Helen Sullivan, known to the world as Sully, has captured the media's attention as home designer to the rich and famous. When a late-night talk show host pushes too hard during an interview, the flamboyant architect makes a ratings splash: "Go off-limits again with me and I'll pull down your pants and spank your bare ass on live TV. OK? And that's just because I like you." After looking around, Sully says, "Anybody else mentions my personal life and I'll knock your goddamn teeth out."
If she were real, Sully would be either the best or the briefest guest ever on Artist Soapbox (artistsoapbox.org), theater artist Tamara Kissane's weekly interview podcast devoted to Triangle creators. But Sully is actually the title character in Kissane's contemporary adaptation of Henrik Ibsen's The Master Builder, a meditation on the lives, psyches, and limits of creative people that charts the rise and fall of a celebrated architect. Little Green Pig Theatrical Concern debuts the show this week at Mystery Brewing Company in Hillsborough.
The podcast, now up to sixteen episodes, began last September; Kissane was working on the Ibsen script in the same period. As it happens, both projects are focused on what it takes for artists to make homes for themselves, not only in their immediate families but also in the communities where they live. Thus far, Kissane's guests have covered topics from burlesque and circus arts to being an artistic parent, from building functional infrastructure for theater companies to how to accurately measure one's own artistic growth. When artists don't have time to learn from one another, as Kissane observes, they keep re-creating the same wheel—and making the same mistakes.
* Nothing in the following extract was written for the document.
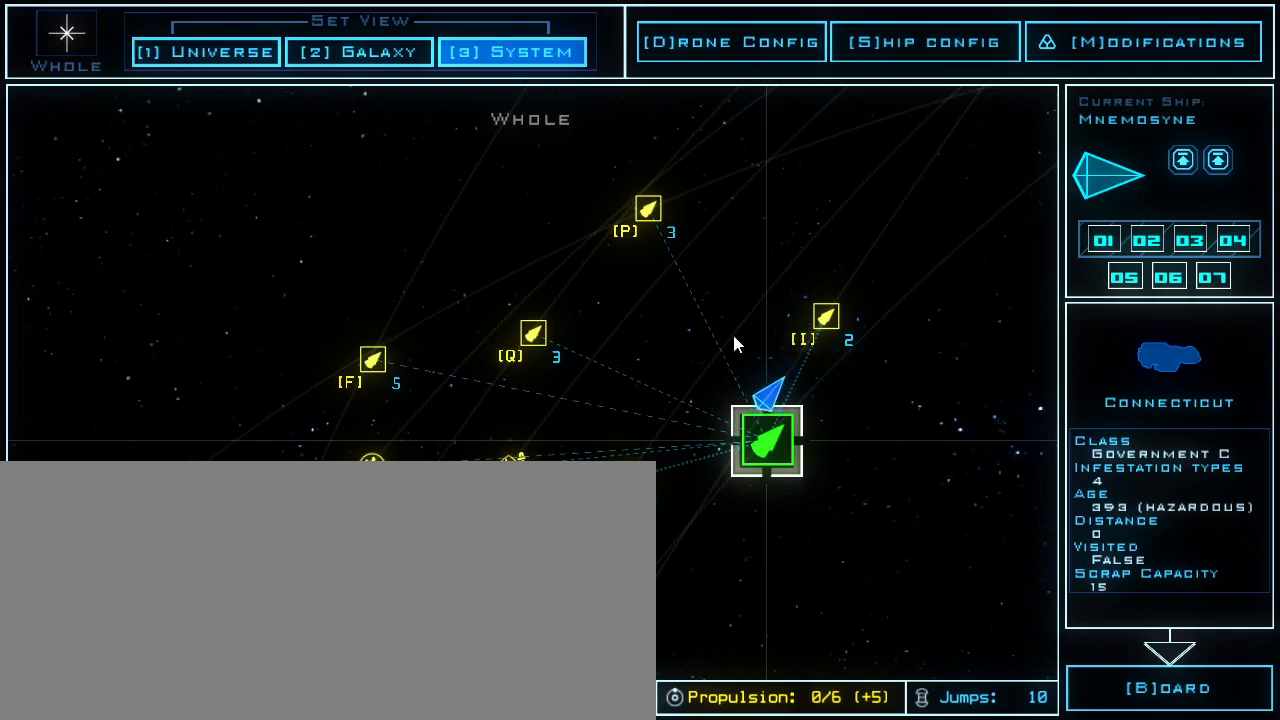
{"keys": [], "events": []}
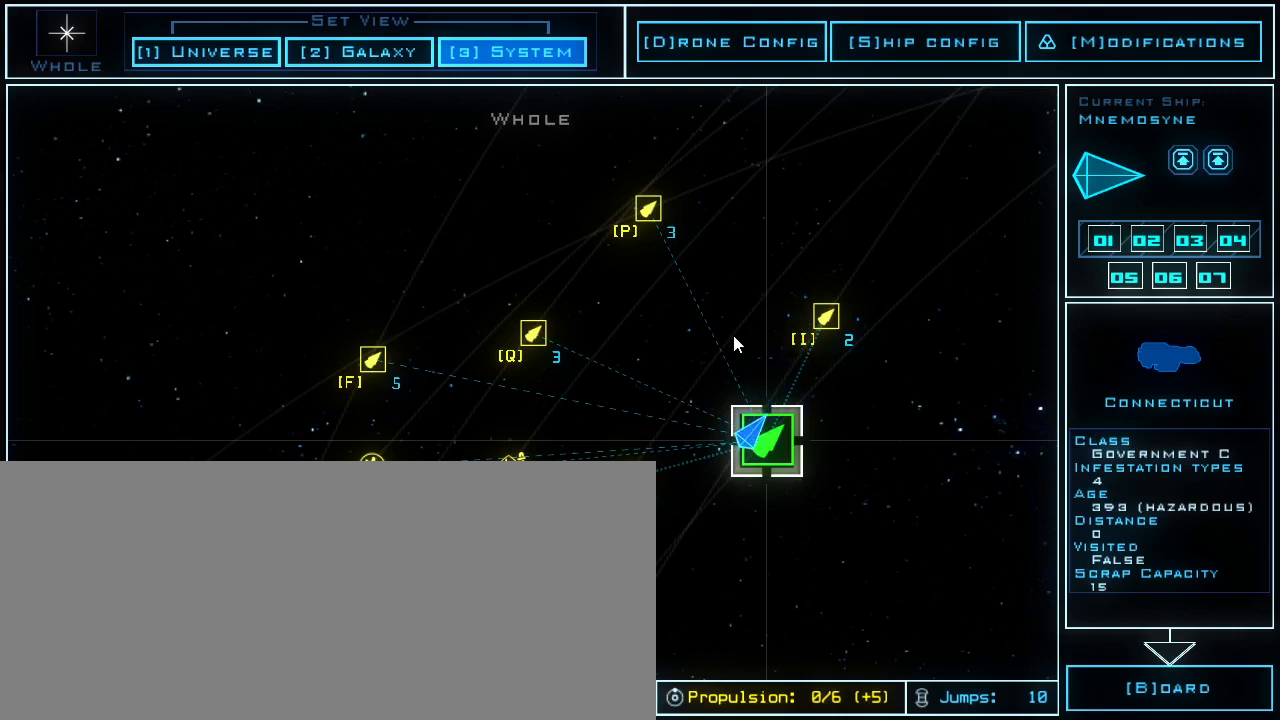
{"keys": [], "events": []}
"It's inefficient and unnecessary when we have an abundance of resources and knowledge in our own community," Kissane says. In that light, she views Sully, the controlling central character in The Master Builder, as a fascinating figure: a rock star who doesn't apologize for breaking the rules and has a hell of a good time doing so—at least, up to a point. But Sully is a cautionary figure as well.
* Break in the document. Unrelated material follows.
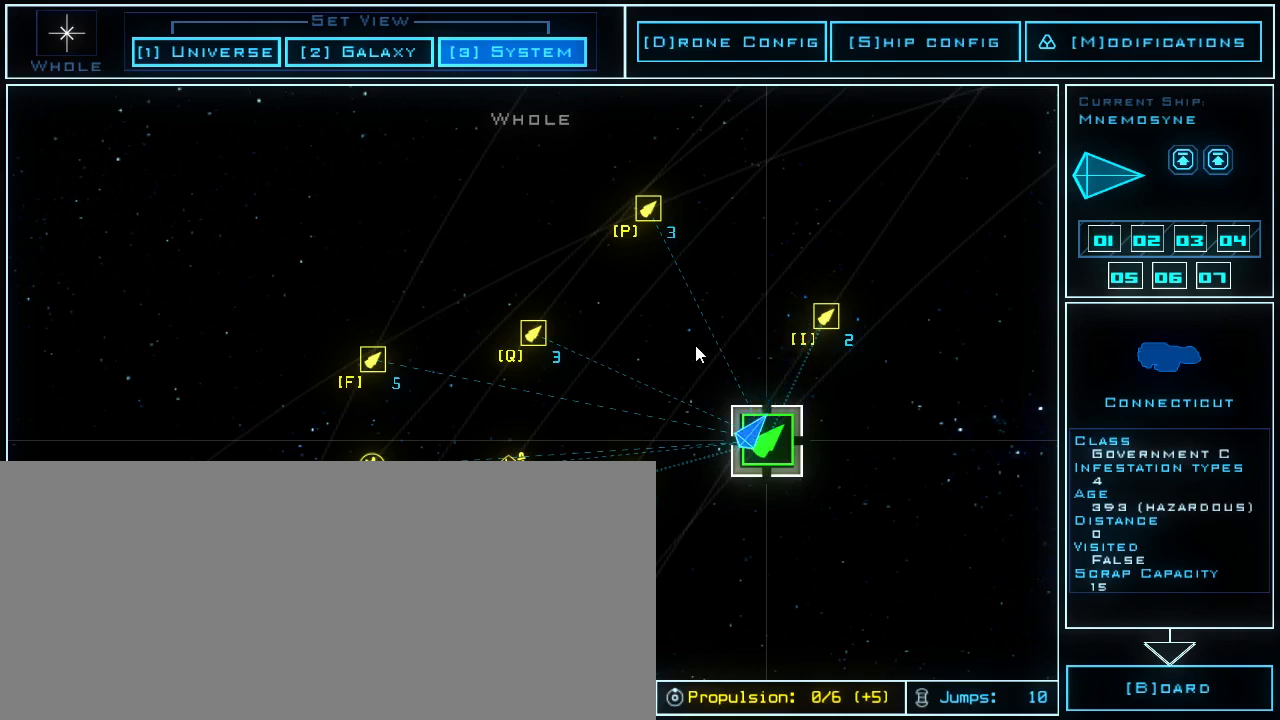
{"keys": [], "events": []}
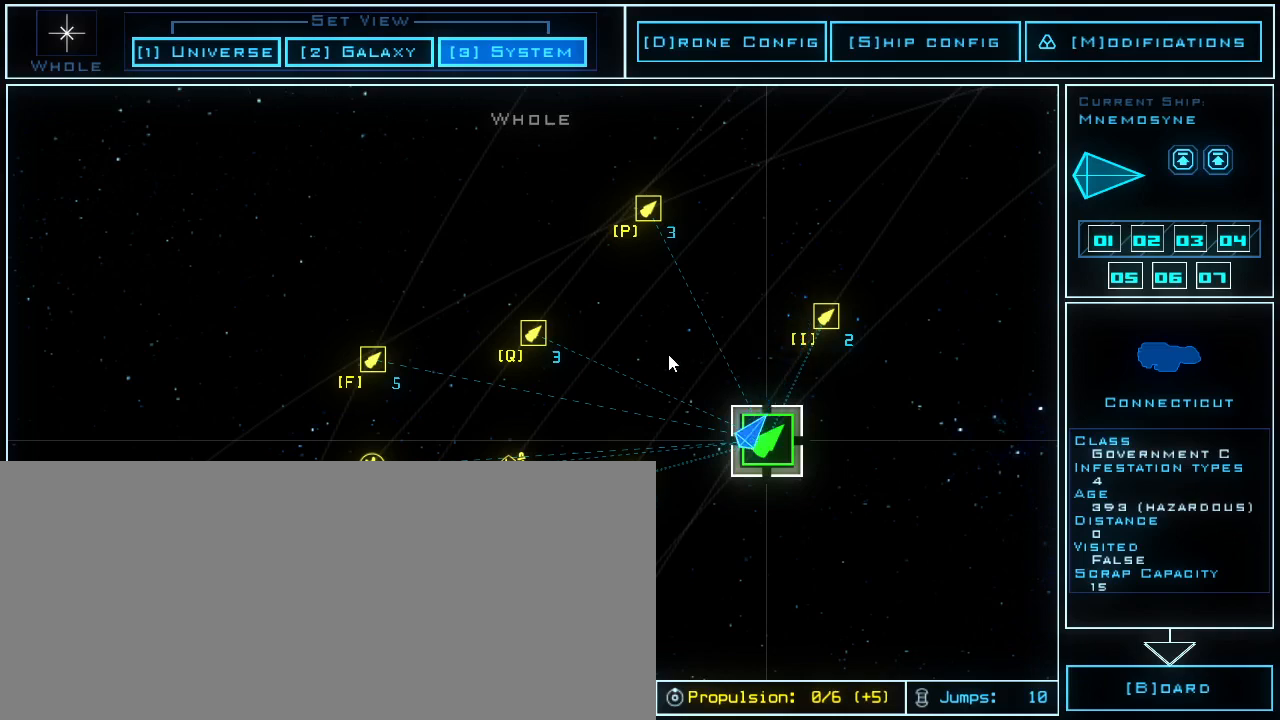
{"keys": [], "events": []}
"I think she operates with a scarcity model," Kissane says. "She has to have all the pie. That ultimately works against the best kinds of artists; it's not sustainable."
Those familiar with Ibsen's script will notice that Kissane has flipped the gender of the lead, a choice Kissane says came easily.
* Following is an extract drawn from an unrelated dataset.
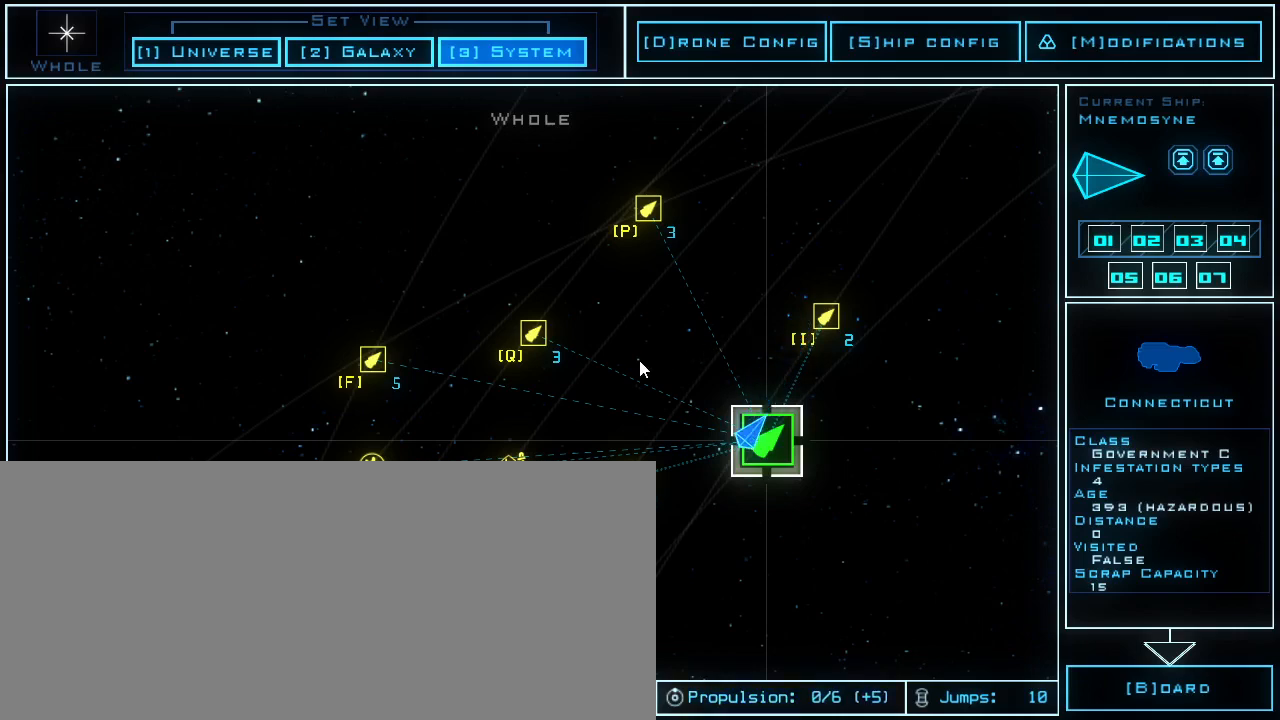
{"keys": [], "events": []}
"Women are traditionally cast as homemakers," she says. "Sully literally is one: an architect who creates homes for other people but cannot make one for herself."
This change also brings the play into contact with contemporary dilemmas for women in the workplace, as Sully comes into conflict with coworkers and her partner.
"There's always that question, when people see women climbing," Kissane explains. "Is she neglecting the other areas in life she should be or is responsible for? There's always a tension between soaring in your work and putting down roots. I hold those tensions even now. My commitments in my family are in conflict with the commitment I want to make as an artist. Artist Soapbox and The Master Builder are ways for me to navigate that tension."